Honest, yet unreproducible data is a major problem for science. Research shows that as many as 68% of studies are not reproducible in an industrial setting.1 The time and money that companies spend discovering that published work is not reproducible means that fewer treatments make it to market, and the ones that do are more expensive. The same way a ripple permeates outward in water, unreproducible data spreads far beyond its source, affecting every scientist who reads it, paper that cites it, and project that uses it as basis for further experimentation.
Many people have proposed myriad of potential solutions. From changing the “publish or perish” incentives in academia to crowdsourced troubleshooting, none of these solutions address a major part of the problem: methods sections. Currently, methods sections are full of vague and incomplete information, and scientists are left to make assumptions when attempting to reproduce them. Most of today’s methods sections are little better than grandma’s recipes, riddled with dozens of assumptions made by both the author and the reader, from what temperature is considered to be “room temperature,” to whether the oven is accurately calibrated to what exactly a “medium” potato means. No wonder grandma’s cooking always comes out better–she knows what she meant by all of these parameters, but we don’t.
The same thing happens in a paper’s methods section. We are all using different makes and models of equipment, our labs have different humidity and temperature levels, and we don’t usually know what kind of plastic our consumables are made of, to list just a few differences that inevitably exist between physical spaces.

How do we fix this?
In a traditional lab it’s almost impossible to rectify this due to misaligned incentives. A journal is not going to be more likely to accept your paper because your methods section is three pages long. But in a cloud lab, it’s a different story. In the process of setting up a method in a cloud lab, your protocol becomes a snippet of code that contains all of the parameters that define your experiment. In ECL’s case, Command Center already knows every setting on every instrument in our lab, from flow rates to temperature traces to materials, and everything you could ever want to know about a protocol is readily available. When you go to build your experiment, you select the options you need and when you want to run the exact same protocol again you just take the snippet of code and click “go.” And if someone else wants to run it, all they need is the same code snippet and they can click “go.” This is true reproducibility.

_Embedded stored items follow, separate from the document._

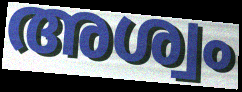
അശ്വം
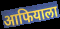
आफियाला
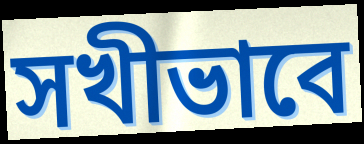
সখীভাবে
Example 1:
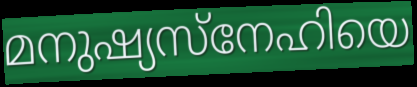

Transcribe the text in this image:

മനുഷ്യസ്നേഹിയെ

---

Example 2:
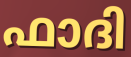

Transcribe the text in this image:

ഫാദി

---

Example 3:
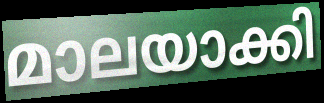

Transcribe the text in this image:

മാലയാക്കി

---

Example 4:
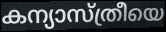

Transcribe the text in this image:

കന്യാസ്ത്രീയെ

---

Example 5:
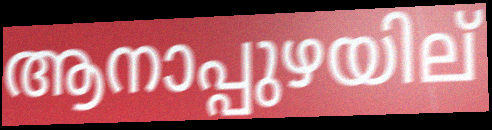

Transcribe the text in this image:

ആനാപ്പുഴയില്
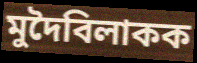
মুদৈবিলাকক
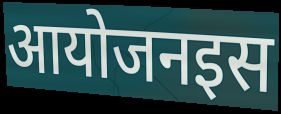
आयोजनइस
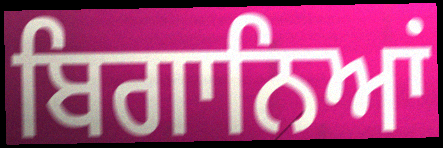
ਬਿਗਾਨਿਆਂ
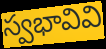
స్వభావివి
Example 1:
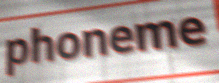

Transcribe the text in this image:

phoneme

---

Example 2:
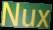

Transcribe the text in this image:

Nux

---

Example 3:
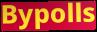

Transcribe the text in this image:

Bypolls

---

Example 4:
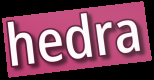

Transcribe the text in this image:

hedra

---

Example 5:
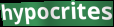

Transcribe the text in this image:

hypocrites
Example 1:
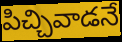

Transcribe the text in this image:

పిచ్చివాడనే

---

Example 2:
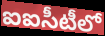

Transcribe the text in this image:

ఐఐసీటీలో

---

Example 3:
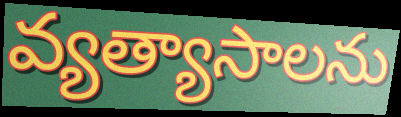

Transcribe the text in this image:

వ్యత్యాసాలను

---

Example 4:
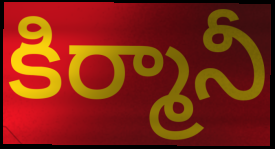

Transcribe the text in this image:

కిర్మానీ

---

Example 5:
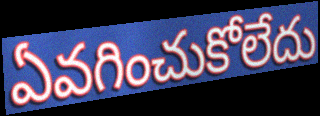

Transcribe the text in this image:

ఏవగించుకోలేదు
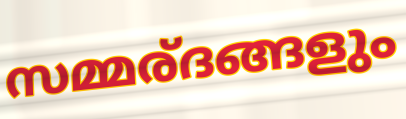
സമ്മര്ദങ്ങളും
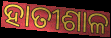
ହାତୀଶାଳ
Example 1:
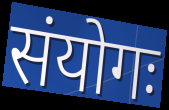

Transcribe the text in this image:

संयोगः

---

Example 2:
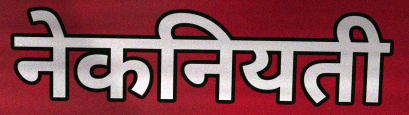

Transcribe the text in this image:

नेकनियती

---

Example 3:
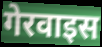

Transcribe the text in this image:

गेरवाइस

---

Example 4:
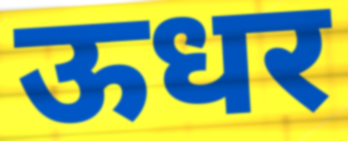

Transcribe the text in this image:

ऊधर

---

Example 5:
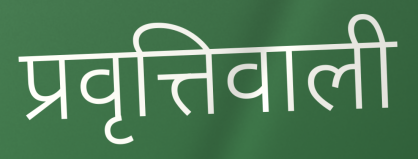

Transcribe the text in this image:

In the future, there won’t be any more need to email the author of a paper because you can’t get their method to work; you’ll just run the code that they published. Graduate students won’t spend hours going through the former student’s notes; they’ll find the code they need in the lab’s cloud account. And companies won’t waste time rebuilding the know-how that their former employee took with them when they left; they’ll simply run the code from their private database. The result of all of this reproducibility will be efficient science leading to more discoveries and more cures in less time.
- Prinz, F., Schlange, T. & Asadullah, K. Believe it or not: how much can we rely on published data on potential drug targets?. Nat Rev Drug Discov 10, 712 (2011). https://doi.org/10.1038/nrd3439-c1 ↩︎